On the other hand, most immigration detainees are not considered dangerous. Also, for migrants who have no family in Canada, finding a bondsperson is difficult and the amount required for their bail is much higher than in the criminal system, Bharati explains.
And unlike convicted criminals, they have no idea when their detention will end.
According to Bharati and other experts Radio-Canada/CBC spoke to, there’s a misconception that migrants’ rights are protected because the IRB is charged with regularly reviewing the reasons for their detention.
“They are non-Canadian, they can be sent to jail and forgotten,” Bharati says.
Legal, but under certain conditions
Many immigration lawyers and human rights advocates were disappointed when the Federal Court of Appeal ruled in 2020 that the lack of a time limit for immigration detention was constitutional.
But the court did outline the necessary conditions for detention to remain legal. For instance, the possibility of removal must be realistic and grounded in evidence. If not, the person must be released.
Bharati believes many detention cases don’t comply with the criteria established by the court, but says most migrants don’t have the means to challenge their detention.
There are two things the federal government could do right away to improve the lives of migrants, he says: adopting a time limit for immigration detention, and ending the use of provincial jails for that purpose. He and other lawyers are challenging the constitutionality of that second practice in court.
For many human rights organizations in Canada, such as Amnesty International, Human Rights Watch and Solidarity Across Borders, the ultimate goal is ending immigration detention altogether.
The office of Public Safety Minister Marco Mendicino, who is responsible for CBSA, says detention is “always a measure of last resort,” and that the government continues to seek alternatives to detention.

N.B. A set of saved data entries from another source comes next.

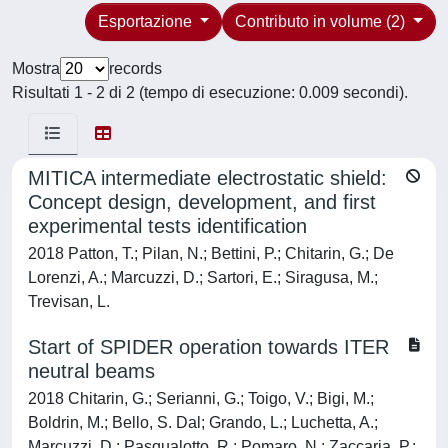
Esportazione
Contributo in volume (2)
Mostra
records
Risultati 1 - 2 di 2 (tempo di esecuzione: 0.009 secondi).
MITICA intermediate electrostatic shield:
Concept design, development, and first
experimental tests identification
2018 Patton, T.; Pilan, N.; Bettini, P.; Chitarin, G.; De
Lorenzi, A.; Marcuzzi, D.; Sartori, E.; Siragusa, M.;
Trevisan, L.
Start of SPIDER operation towards ITER
neutral beams
2018 Chitarin, G.; Serianni, G.; Toigo, V.; Bigi, M.;
Boldrin, M.; Bello, S. Dal; Grando, L.; Luchetta, A.;
Marcuzzi, D.; Pasqualotto, R.; Pomaro, N.; Zaccaria, P.;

“While we have made progress, there remains much work to be done and we will continue working hard to reduce the use of immigration detention,” wrote Mendicino’s spokesperson in response to Radio-Canada/CBC’s request for comment.
But the minister’s office would not say if they’re open to adopting a time limit for this type of detention.
‘This is not Canada’
Unlike Canada, several western countries have set legal time limits for immigration detention.
For example, in the 27 countries of the European Union, detention must not exceed six months, according to a 2008 European Parliament directive. However, the same directive provides for an extension of up to 12 months in some circumstances.
In some countries, immigration detention isn’t even part of the approach. That’s the case in Argentina, where a 2004 law officially recognizes the right to migrate.
“With regard to persons in an irregular situation, as long as the irregularity is an administrative offence – not a crime – the rule to be applied is the same: remain in liberty during the administrative process,” says Noelia Garone, director of human rights protection with Amnesty International in Argentina.
In 2016, a new right-wing government with an anti-immigrant bent tried to establish Argentina’s first immigration detention centre, but faced with widespread opposition, it never opened.
“Why should we detain them if they have not committed a crime?” asks lawyer Pablo Ceriani Cernadas, co-ordinator of the migration and asylum research program at the National University of Lanús, Argentina.
The question haunts Warssama and other immigration detainees like him.
“When I was in jail, I’d think, this is not Canada. I came here for a better life.”